## Provided data
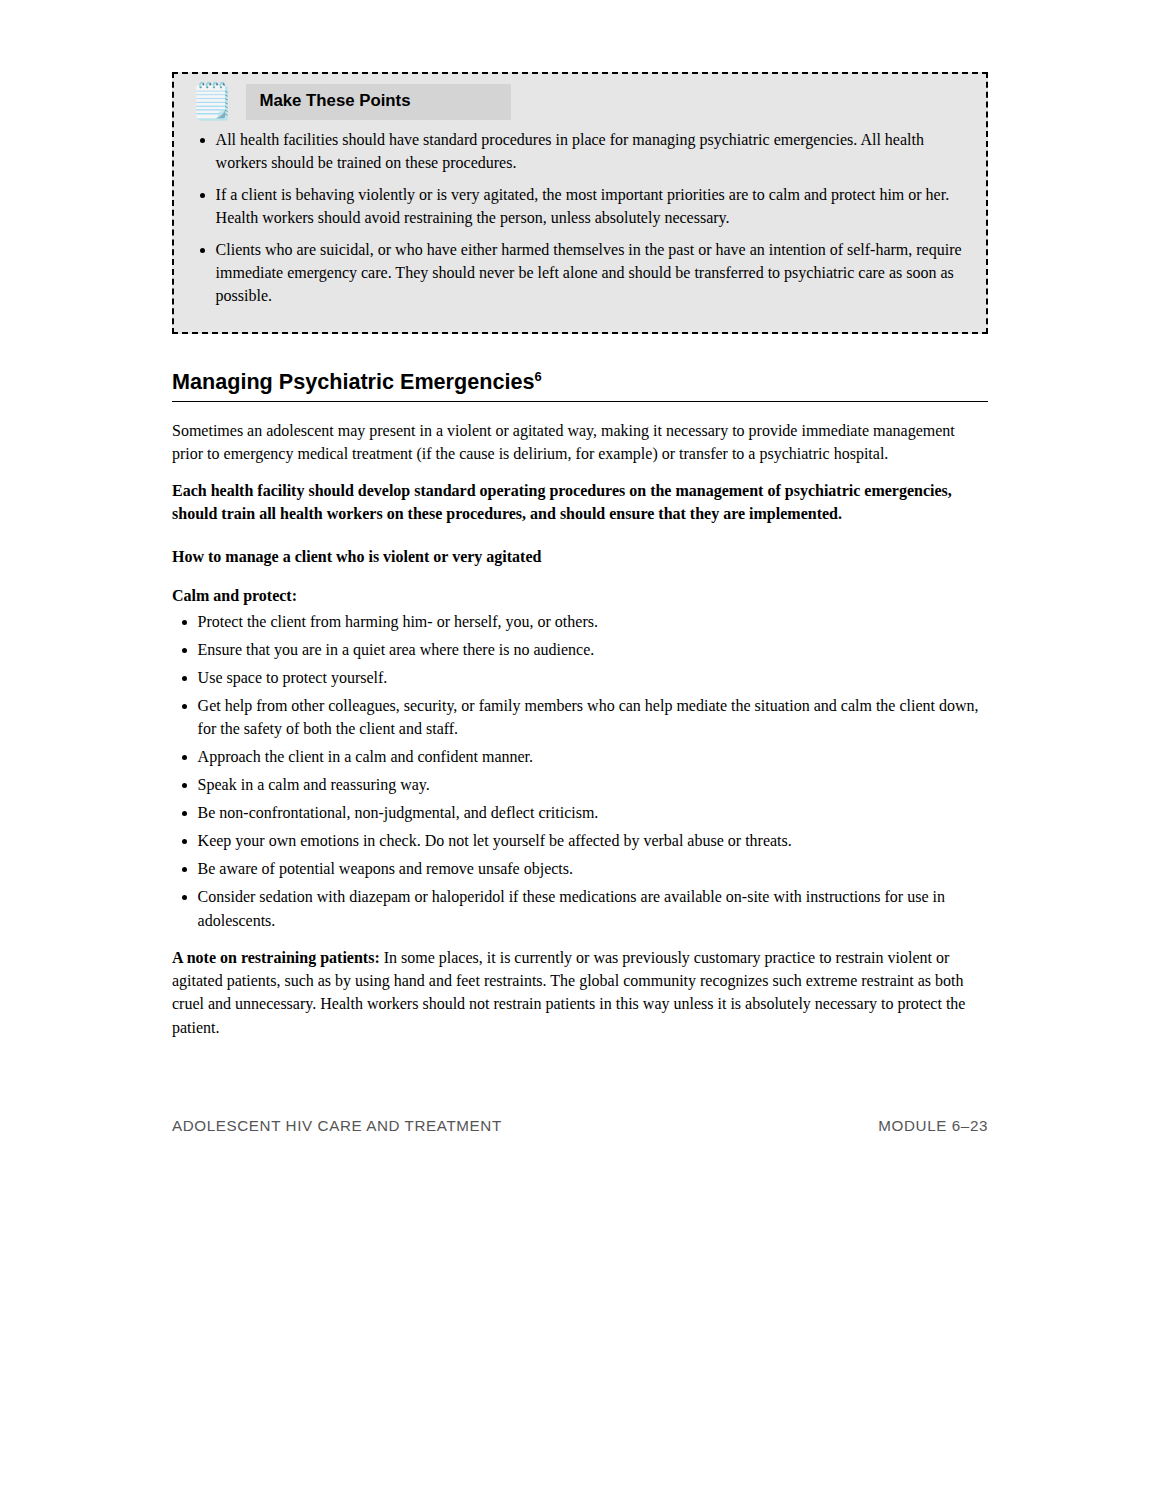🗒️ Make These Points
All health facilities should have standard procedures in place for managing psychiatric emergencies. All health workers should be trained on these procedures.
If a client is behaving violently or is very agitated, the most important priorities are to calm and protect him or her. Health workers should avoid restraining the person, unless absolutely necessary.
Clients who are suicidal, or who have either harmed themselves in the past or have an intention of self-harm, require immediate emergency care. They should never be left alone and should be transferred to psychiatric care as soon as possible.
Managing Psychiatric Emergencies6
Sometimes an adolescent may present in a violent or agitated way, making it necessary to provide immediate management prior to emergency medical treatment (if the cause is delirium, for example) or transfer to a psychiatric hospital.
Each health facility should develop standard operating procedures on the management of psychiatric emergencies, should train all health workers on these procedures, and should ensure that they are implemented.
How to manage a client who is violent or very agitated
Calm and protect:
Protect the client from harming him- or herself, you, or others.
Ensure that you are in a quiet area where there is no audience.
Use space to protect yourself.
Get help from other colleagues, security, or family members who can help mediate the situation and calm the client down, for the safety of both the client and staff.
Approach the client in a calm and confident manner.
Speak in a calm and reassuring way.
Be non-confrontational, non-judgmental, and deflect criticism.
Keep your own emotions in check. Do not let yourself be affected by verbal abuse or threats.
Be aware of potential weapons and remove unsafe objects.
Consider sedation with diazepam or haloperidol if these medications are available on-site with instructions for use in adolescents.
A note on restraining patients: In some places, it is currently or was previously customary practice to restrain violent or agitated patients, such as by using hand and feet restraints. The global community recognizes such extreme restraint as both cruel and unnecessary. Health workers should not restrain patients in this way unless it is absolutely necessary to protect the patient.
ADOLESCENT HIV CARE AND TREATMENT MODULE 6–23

## Exercise brief
The entries above should be retyped exactly, minus any pictures.

## Exercise solution
🗒️ Make These Points
All health facilities should have standard procedures in place for managing psychiatric emergencies. All health workers should be trained on these procedures.
If a client is behaving violently or is very agitated, the most important priorities are to calm and protect him or her. Health workers should avoid restraining the person, unless absolutely necessary.
Clients who are suicidal, or who have either harmed themselves in the past or have an intention of self-harm, require immediate emergency care. They should never be left alone and should be transferred to psychiatric care as soon as possible.
Managing Psychiatric Emergencies6
Sometimes an adolescent may present in a violent or agitated way, making it necessary to provide immediate management prior to emergency medical treatment (if the cause is delirium, for example) or transfer to a psychiatric hospital.
Each health facility should develop standard operating procedures on the management of psychiatric emergencies, should train all health workers on these procedures, and should ensure that they are implemented.
How to manage a client who is violent or very agitated
Calm and protect:
Protect the client from harming him- or herself, you, or others.
Ensure that you are in a quiet area where there is no audience.
Use space to protect yourself.
Get help from other colleagues, security, or family members who can help mediate the situation and calm the client down, for the safety of both the client and staff.
Approach the client in a calm and confident manner.
Speak in a calm and reassuring way.
Be non-confrontational, non-judgmental, and deflect criticism.
Keep your own emotions in check. Do not let yourself be affected by verbal abuse or threats.
Be aware of potential weapons and remove unsafe objects.
Consider sedation with diazepam or haloperidol if these medications are available on-site with instructions for use in adolescents.
A note on restraining patients: In some places, it is currently or was previously customary practice to restrain violent or agitated patients, such as by using hand and feet restraints. The global community recognizes such extreme restraint as both cruel and unnecessary. Health workers should not restrain patients in this way unless it is absolutely necessary to protect the patient.
ADOLESCENT HIV CARE AND TREATMENT MODULE 6–23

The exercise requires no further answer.